Bullion erased early gains to extend Tuesday's 1.2-percent drop that came after a recovery in global equities following China's move to cut interest rates and bank reserve requirements.
But stocks resumed their decline in Asia on Wednesday as investors feared China's actions would not be enough to stabilise its cooling economy or halt a collapse in its stock markets.
That has, however, failed to switch appetite back to gold, typically seen as a safe haven.
"The key factor that underpins the bearish view for gold is very much the Fed rate hike expectation and that possibility is not off the table," said Barnabas Gan, analyst at OCBC Bank in Singapore.
Spot gold was down 0.3 percent at $1,137.20 an ounce by 0257 GMT, on track for a third day of losses.
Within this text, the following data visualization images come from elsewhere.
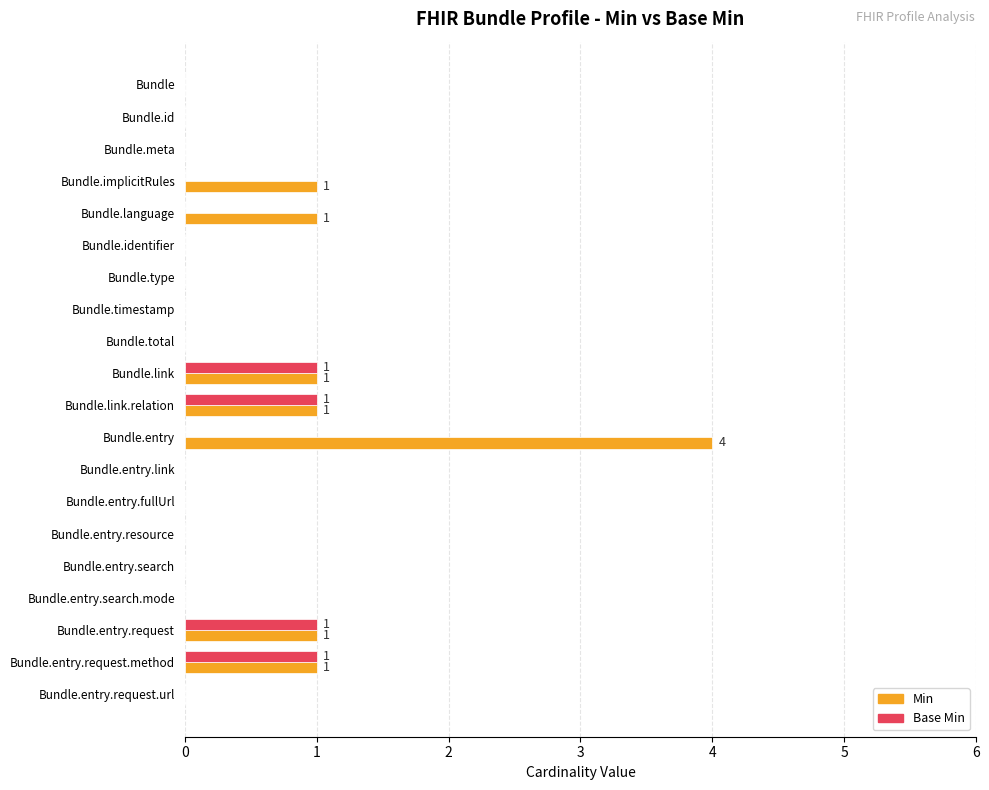

The value of Base Min at Bundle.meta is 0. True or false?

True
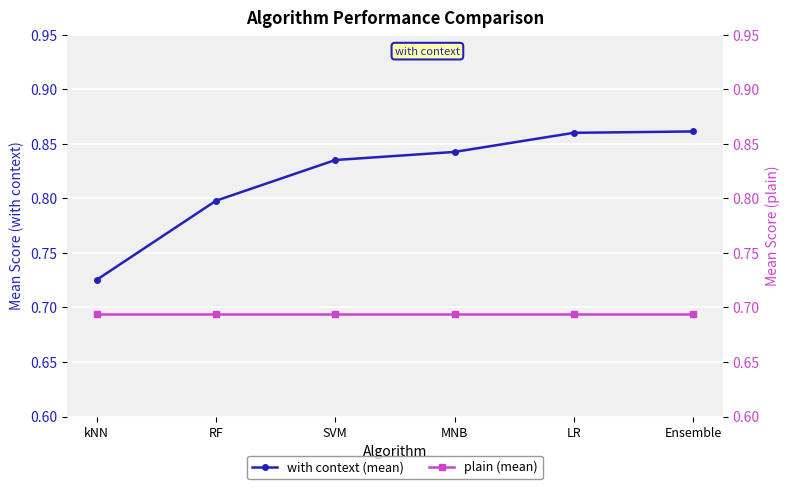

Reading left to right, transcribe all the data shown in this chart.

with context (mean): 0.7	0.8	0.8	0.8	0.9	0.9
plain (mean): 0.7	0.7	0.7	0.7	0.7	0.7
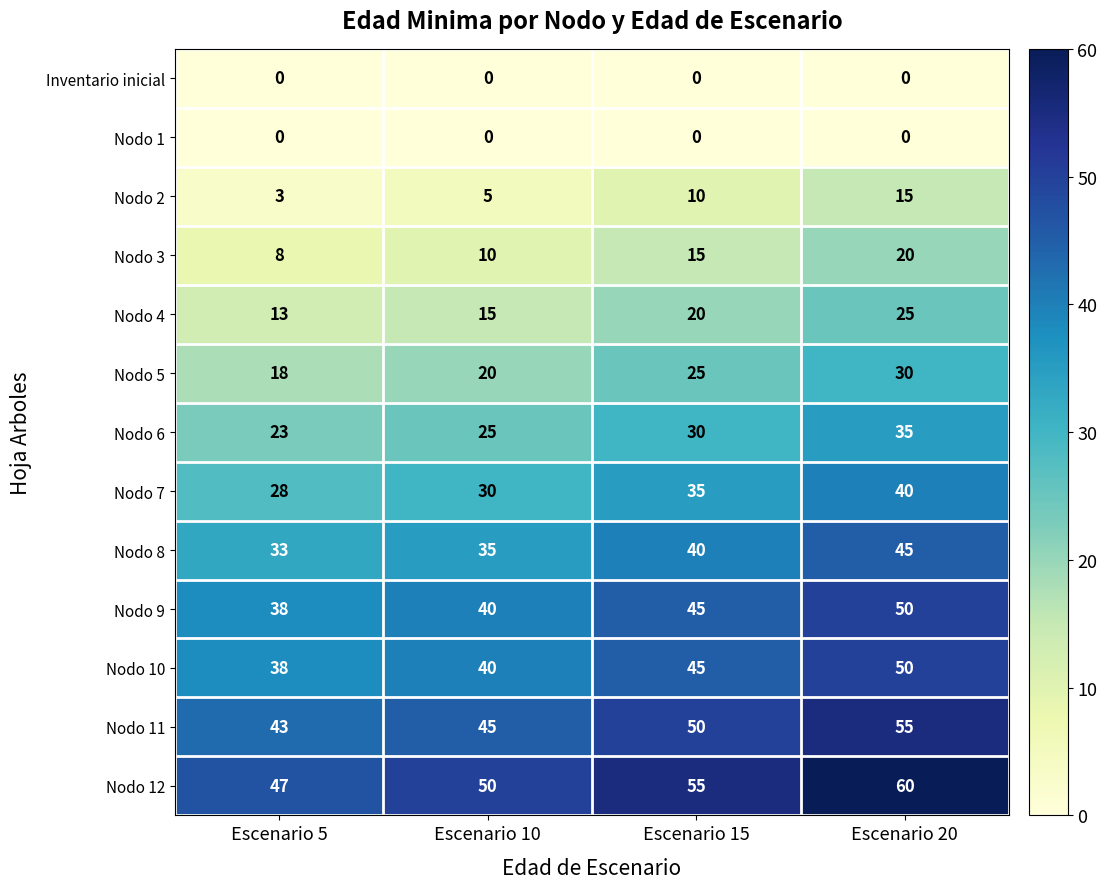

What is the greatest value displayed?

60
The metal's 1.2-percent fall on Tuesday was its steepest since July 20.
U.S. gold for December delivery dropped 0.1 percent to $1,136.90 an ounce.
U.S. consumer confidence hit a seven-month high in August and new single-family home sales rebounded in July, suggesting underlying strength in the economy that could still allow the Federal Reserve to hike rates this year.
OCBC's Gan said gold, which touched a near seven-week high of $1,168.40 last week, could only rally towards $1,200 "if there is confirmation that a U.S. rate hike will not happen this year".
Chinese stocks continued to lead Asia lower, with the Shanghai composite down nearly 3 percent.
"Drip-feed of stimulus might not be sufficient to arrest aggressive bears, or significantly lift the economy in a demand-constrained world," Mizuho Bank said in a note on China's policy action.
Palladium was off 0.4 percent at $533.90 an ounce after tumbling more than 6 percent overnight, its steepest fall since April 2013. The metal, mainly used in emissions control systems for cars, trucks and other vehicles, hit a five-year trough of $528.50 on Tuesday and has lost around 11 percent so far this week.
Platinum was steady at $973.80 an ounce and silver dipped 0.5 percent to $14.61.